Cubs General Manager Jed Hoyer spoke those words during this season’s trade deadline, but they’re extremely relevant when looking back through past trades as well. And out of those past deals, one in particular stands out. 

The deal that sent flame throwing Andrew Cashner to the San Diego Padres in exchange for left-handed masher Anthony Rizzo.

At the time of the trade, Cashner was 24 years-old and had 55 pro innings to his name. He had pitched in 60 games and only made one start. In short, his numbers weren’t pretty, especially for someone working exclusively out of the bullpen.

On the flip side, Anthony Rizzo was just 21 years-old and well, the results were horrendous during his first taste of the majors. In 49 games, he hit a whopping .141/.281/.242 with an OPS of .523, which is sadly lower than Darwin Barney’s worst season.


Clearly, there was no idea who was getting the better end, or even if there would be a better end of the deal when it was all said and done. Advanced metrics didn’t favor one player over another, and both had solid minor league track records.

Scouting reports probably had the biggest say in all of this, and it’s easy to forget, but Theo Epstein drafted Rizzo while he was in Boston. So it would be fair to say that Epstein was hedging his bet on a guy that he knew best. Hoyer was the GM for the Padres before coming to the Cubs, so he was also very familiar with what he was getting in Rizzo.

Now I’m sitting here and it’s mid-September, almost three full seasons after the trade. I have Fangraphs and Baseball-Reference open, and as I analyze both players’ profiles, I’m slowly realizing that both teams ‘won’ this deal. 

Cashner, the kid that threw hard but lacked control, is currently pitching to the tune of a 2.20/2.87 ERA/FIP through 110.1 innings as a starter. He has struck out 82 while walking just 27, and he’s thrown two complete game shutouts. In fact, Cashner has gotten better every year since being traded away from the Cubs. The only worry with Cashner is if he can stay healthy. 

Meanwhile, Rizzo had a bat made out of Swiss cheese while in San Diego. Here in 2014, he has the second most home runs in the National League (31), despite missing time with a back injury. Since being traded, Rizzo has transformed himself into a complete hitter. This season he’s hitting .278/.377/.518 while playing great defense over at first base. It’s pretty safe to say that he is a cornerstone of the Cubs future.
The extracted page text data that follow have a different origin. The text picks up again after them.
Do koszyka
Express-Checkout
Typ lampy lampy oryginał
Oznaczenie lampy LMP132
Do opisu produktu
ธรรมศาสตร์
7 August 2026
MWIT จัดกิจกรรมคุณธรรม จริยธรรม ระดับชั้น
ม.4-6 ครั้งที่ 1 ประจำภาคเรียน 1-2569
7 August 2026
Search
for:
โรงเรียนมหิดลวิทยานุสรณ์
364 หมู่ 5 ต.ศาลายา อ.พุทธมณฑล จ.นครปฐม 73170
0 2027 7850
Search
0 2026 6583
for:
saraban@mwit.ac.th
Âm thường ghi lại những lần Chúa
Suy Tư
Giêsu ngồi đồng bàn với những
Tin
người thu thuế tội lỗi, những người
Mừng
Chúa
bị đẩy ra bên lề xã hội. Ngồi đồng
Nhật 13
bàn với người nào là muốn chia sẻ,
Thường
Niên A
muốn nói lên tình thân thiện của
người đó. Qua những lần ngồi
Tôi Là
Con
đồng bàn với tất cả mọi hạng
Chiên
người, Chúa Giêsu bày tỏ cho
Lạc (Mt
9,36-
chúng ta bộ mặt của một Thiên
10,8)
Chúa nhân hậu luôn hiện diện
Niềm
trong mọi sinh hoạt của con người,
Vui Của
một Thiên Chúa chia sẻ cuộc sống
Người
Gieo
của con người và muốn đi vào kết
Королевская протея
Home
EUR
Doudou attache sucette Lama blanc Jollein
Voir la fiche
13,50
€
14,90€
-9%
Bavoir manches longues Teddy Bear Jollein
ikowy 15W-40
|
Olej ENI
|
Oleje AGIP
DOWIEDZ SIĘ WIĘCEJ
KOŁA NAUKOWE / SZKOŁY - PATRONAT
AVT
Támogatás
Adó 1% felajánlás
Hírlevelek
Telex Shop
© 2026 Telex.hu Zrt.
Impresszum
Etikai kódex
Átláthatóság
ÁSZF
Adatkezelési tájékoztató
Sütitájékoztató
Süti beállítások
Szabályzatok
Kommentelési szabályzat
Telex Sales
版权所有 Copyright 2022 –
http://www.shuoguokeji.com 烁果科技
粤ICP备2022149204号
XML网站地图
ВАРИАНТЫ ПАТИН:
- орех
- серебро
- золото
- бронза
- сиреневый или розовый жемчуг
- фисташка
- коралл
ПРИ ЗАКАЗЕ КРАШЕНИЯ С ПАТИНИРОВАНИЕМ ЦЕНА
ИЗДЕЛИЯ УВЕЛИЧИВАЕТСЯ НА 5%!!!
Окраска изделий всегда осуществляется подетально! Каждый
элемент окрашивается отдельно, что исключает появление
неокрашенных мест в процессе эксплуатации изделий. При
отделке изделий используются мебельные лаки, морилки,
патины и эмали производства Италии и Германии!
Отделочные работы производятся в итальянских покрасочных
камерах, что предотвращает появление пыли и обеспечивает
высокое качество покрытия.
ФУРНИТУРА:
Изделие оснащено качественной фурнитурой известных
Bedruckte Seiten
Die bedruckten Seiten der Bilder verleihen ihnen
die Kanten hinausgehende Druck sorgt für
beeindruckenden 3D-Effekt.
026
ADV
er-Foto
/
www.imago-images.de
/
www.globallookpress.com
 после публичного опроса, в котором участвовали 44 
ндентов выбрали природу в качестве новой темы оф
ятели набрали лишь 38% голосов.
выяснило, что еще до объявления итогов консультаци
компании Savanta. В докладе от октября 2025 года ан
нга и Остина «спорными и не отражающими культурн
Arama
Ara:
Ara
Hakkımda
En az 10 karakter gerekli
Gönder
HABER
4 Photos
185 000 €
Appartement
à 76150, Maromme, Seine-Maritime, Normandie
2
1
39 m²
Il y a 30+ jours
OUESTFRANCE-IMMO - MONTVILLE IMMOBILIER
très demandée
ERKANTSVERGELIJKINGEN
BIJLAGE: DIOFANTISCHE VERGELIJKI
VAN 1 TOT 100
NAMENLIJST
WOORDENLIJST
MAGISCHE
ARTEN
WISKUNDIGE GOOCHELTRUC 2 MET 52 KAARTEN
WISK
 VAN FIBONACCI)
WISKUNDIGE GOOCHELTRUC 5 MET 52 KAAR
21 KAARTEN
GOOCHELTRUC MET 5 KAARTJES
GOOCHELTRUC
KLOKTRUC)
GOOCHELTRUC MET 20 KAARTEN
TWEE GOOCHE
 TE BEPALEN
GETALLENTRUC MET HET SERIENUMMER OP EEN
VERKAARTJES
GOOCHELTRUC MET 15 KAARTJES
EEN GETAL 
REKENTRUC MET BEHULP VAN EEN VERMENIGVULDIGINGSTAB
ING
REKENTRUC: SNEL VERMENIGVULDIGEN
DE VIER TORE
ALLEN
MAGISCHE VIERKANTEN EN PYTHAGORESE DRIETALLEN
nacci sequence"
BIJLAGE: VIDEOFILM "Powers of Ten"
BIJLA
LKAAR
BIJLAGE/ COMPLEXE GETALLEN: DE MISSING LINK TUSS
When looking at the Andrew Cashner for Anthony Rizzo deal it all really boils down to Theo and Jed’s philosophy during the rebuilding process. For them, they prefer a bat to an arm because pitchers tend to have higher attrition rates. Why?

It’s simple. Pitchers are performing an action that the body was not intended to do, making major injuries unavoidable and unpredictable. For a hitter, the worst thing that could possibly happen would be getting drilled in the head by a pitch and having reoccurring concussion symptoms. I will note that Cashner has had a history of arm trouble, only reinforcing that philosophy.

In the end, both players (and teams) seem to have benefited from this trade. Cashner has moved to a spacious ballpark that is very pitcher friendly, and Rizzo has moved to a smaller park that is more hitter friendly. Ultimately, though, I think Cashner still would have developed while with the Cubs, but I’m not so sure that Rizzo would be the player he is today if he was still with the Padres.

There’s still plenty of time to eventually tell us the whole story, but a look back at the past three seasons says both the Cubs and Padres gained franchise cornerstones. Often times to get a young stud, you have to send one away too. 

Because just like Hoyer said, you won’t be making many trades if you don’t.